Polynomial Width is Sufficient for Set Representation with High-dimensional Features
Peihao Wang, Shenghao Yang, Shu Li, Zhangyang Wang, Pan Li
TL;DR
This work addresses the expressiveness of DeepSets-style architectures for set functions with high-dimensional features ($D>1$) by proving that the intermediate embedding width $L$ can grow polynomially with the set size $N$ and feature dimension $D$. It introduces two embedding schemes, LP and LE, and provides constructive proofs that $L$ lies within polynomial bounds for both, extending the classic $D=1$ results to the high-dimensional setting.

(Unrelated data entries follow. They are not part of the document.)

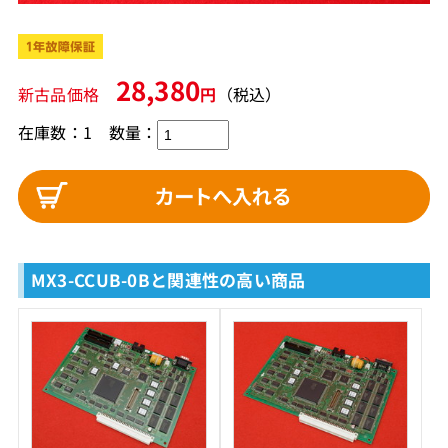
28,380
新古品価格
円
（税込）
在庫数：1
数量：
MX3-CCUB-0Bと関連性の高い商品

The authors also extend the theory to permutation-equivariant functions and the complex domain, and they provide empirical validation supporting the polynomial scaling of the required embedding width. The findings have practical implications for scalable set-function representations in DeepSets-based modules within GNNs and related architectures, enabling efficient yet expressive set processing with polynomial resources.
Abstract
Set representation has become ubiquitous in deep learning for modeling the inductive bias of neural networks that are insensitive to the input order. DeepSets is the most widely used neural network architecture for set representation. It involves embedding each set element into a latent space with dimension $L$, followed by a sum pooling to obtain a whole-set embedding, and finally mapping the whole-set embedding to the output. In this work, we investigate the impact of the dimension $L$ on the expressive power of DeepSets. Previous analyses either oversimplified high-dimensional features to be one-dimensional features or were limited to analytic activations, thereby diverging from practical use or resulting in $L$ that grows exponentially with the set size $N$ and feature dimension $D$. To investigate the minimal value of $L$ that achieves sufficient expressive power, we present two set-element embedding layers: (a) linear + power activation (LP) and (b) linear + exponential activations (LE). We demonstrate that $L$ being poly$(N, D)$ is sufficient for set representation using both embedding layers. We also provide a lower bound of $L$ for the LP embedding layer. Furthermore, we extend our results to permutation-equivariant set functions and the complex field.